- [Stated goal A]: In the notes on symbols and bathroom signs, what is the name for changing restroom allocation legally in building codes?

-------- Text passage --------

14/ I’ll say that now, after having spent some time in Asia, if I see someone from that cultural context wearing a swastika, I don’t think too much about it. If you’re dressing like Ed Norton in American History X and wearing a swastika, I will probably give you the old side-eye.–Em [Same.–Jesse]

15/ A whole thread of Statue of Liberty knee/neck pictures.

Jesse: I also love this use of iconography in Ester Hernández’s Libertad.

16/ This is the Arthur Ashe statue from the back.

Jesse: Poe was born in Boston, but as a toddler he was orphaned and taken in by the Allan family in Richmond. Poe returned to Richmond throughout his life (including marrying his wife Virginia in Richmond).

For more on Kara Walker, check out this site, and this one,  and see note 24 below.

17/ Jesse: Bathroom signs! Here’s the normative signage (Source):

The braille is inclusive, but the sign says “all gender” and yet defines two genders (Source):

Here’s the supposedly gender neutral figure with the weird half dress (Source):

Honestly, this one looks like a lady who got caught in a windstorm…

Here’s the gender inclusive design using gendered symbols (which still aren’t gender neutral or fully inclusive) (Source):

Trying really hard (Source):

Getting there! But still tying gender to physical secondary sex traits (Source):

Was that so hard? (Source, Source 2):

I have to admit I am surprised at “picture of a toilet” only because Americans (and the British, and everyone) tend to be very euphemistic about bathroom-related things (e.g., the word “bathroom” is a euphemism, as are “powder room,” “restroom,” “facilities,” “en suite,” “the head,” “ladies’ room,” “water closet,” as well as “toilet,” which comes from the French “toilette,” which denotes (most notably) the act of getting ready/washing oneself, and in the US came to also refer to the room). But, on the contrary, a picture of a toilet is not a euphemism. It very directly says, “If you need this, go here.” I think the idea of gender-segregated restrooms grew out of the Victorian idea of having ladies-only spaces within public facilities–so a train station might have had a women’s lounge or women’s waiting room. This wouldn’t have been related to bathrooms because there weren’t public toilet facilities yet–they just thought that women needed a space to themselves when out in public. Typically with a sofa, I guess? Which is why fancy bathrooms still have a little entry area with a sofa and such. Anyway, so when indoor/public toilets did become a thing, designers started by attaching them to these women-only areas. And now we have gender-segregated restrooms.–Em [NB, a lot of this analysis comes from QI, season L, ep. 3, but I can’t find the clip on YouTube anymore.]

Jesse: The thing is, women definitely do need women-only spaces. However, these spaces do not have to be bathrooms (which everyone uses, after all!). There used to be many, many male-only spaces, and there still are because of sexism (if there’s one woman at a company, it’s basically a male-only space). The idea that bathrooms have to be gender-segregated is also sexist, based on the idea that women need to be protected (as though men don’t attack women anyway, even in bathrooms?Trans women are particularly susceptible to violence in restrooms when they are forced into male restrooms). Gender-segregation in bathrooms is also based on shame (which is very Puritan and Victorian). No one should be anywhere near someone of the “opposite sex” when shamefully using their genitalia to excrete waste!!!! Ahhhhhh!!!! Studies have actually shown that gender neutral restrooms at large venues would decrease the wait time for women. Also, the fact that male and female bathrooms at large venues have frequently been the same size is one of the reasons that women have such long wait times–the same space that fits a lot of urinals in the men’s bathroom only fits a couple toilets in the women’s bathroom, so the construction of bathrooms is always already sexist. Changing this legally in building codes is known as potty-parity, which is *not* simply a matter of ratios (i.e., twice as many toilets in the women’s bathroom as the men’s bathroom). Here is my favorite article on the subject.

-------- Source material --------

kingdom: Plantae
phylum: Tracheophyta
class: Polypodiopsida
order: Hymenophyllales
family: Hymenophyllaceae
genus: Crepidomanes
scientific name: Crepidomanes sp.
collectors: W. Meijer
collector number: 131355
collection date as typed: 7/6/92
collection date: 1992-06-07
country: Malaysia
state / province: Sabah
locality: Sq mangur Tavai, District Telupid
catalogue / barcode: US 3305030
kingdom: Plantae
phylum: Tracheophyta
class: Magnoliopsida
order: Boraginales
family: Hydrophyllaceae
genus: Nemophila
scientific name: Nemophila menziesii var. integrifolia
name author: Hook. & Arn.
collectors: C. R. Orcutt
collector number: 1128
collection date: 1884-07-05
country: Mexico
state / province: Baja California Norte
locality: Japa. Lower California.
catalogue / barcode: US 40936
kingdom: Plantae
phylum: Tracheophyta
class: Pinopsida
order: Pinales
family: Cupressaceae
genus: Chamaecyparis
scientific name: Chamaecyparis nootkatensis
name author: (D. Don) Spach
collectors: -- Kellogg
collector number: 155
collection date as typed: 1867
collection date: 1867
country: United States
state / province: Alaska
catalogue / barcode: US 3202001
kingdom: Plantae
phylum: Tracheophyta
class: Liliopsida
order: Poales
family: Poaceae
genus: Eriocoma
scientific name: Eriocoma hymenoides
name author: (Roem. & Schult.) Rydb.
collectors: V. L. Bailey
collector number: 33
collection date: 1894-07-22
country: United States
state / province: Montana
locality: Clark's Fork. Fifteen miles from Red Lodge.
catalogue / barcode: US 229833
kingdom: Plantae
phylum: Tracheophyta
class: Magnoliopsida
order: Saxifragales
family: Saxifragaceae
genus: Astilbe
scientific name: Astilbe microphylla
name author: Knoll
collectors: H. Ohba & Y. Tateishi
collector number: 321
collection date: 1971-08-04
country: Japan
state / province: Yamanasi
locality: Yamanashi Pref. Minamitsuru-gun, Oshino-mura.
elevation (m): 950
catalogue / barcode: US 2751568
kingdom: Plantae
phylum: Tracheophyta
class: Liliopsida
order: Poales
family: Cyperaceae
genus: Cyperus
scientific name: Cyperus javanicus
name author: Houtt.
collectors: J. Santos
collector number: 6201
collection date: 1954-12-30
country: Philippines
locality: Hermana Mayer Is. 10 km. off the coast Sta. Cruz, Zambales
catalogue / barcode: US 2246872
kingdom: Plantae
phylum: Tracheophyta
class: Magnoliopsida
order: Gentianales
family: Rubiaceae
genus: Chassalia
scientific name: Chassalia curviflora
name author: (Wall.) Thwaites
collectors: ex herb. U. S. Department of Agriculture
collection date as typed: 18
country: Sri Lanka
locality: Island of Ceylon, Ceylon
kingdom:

--------

- [Stated goal B]: Return, unchanged, the record lines between the line containing "locality: Yamanashi Pref." and the line containing "scientific name: Cyperus javanicus", inclusive.

- [Exercise response A]: Potty-parity.

- [Exercise response B]:
locality: Yamanashi Pref. Minamitsuru-gun, Oshino-mura.
elevation (m): 950
catalogue / barcode: US 2751568
kingdom: Plantae
phylum: Tracheophyta
class: Liliopsida
order: Poales
family: Cyperaceae
genus: Cyperus
scientific name: Cyperus javanicus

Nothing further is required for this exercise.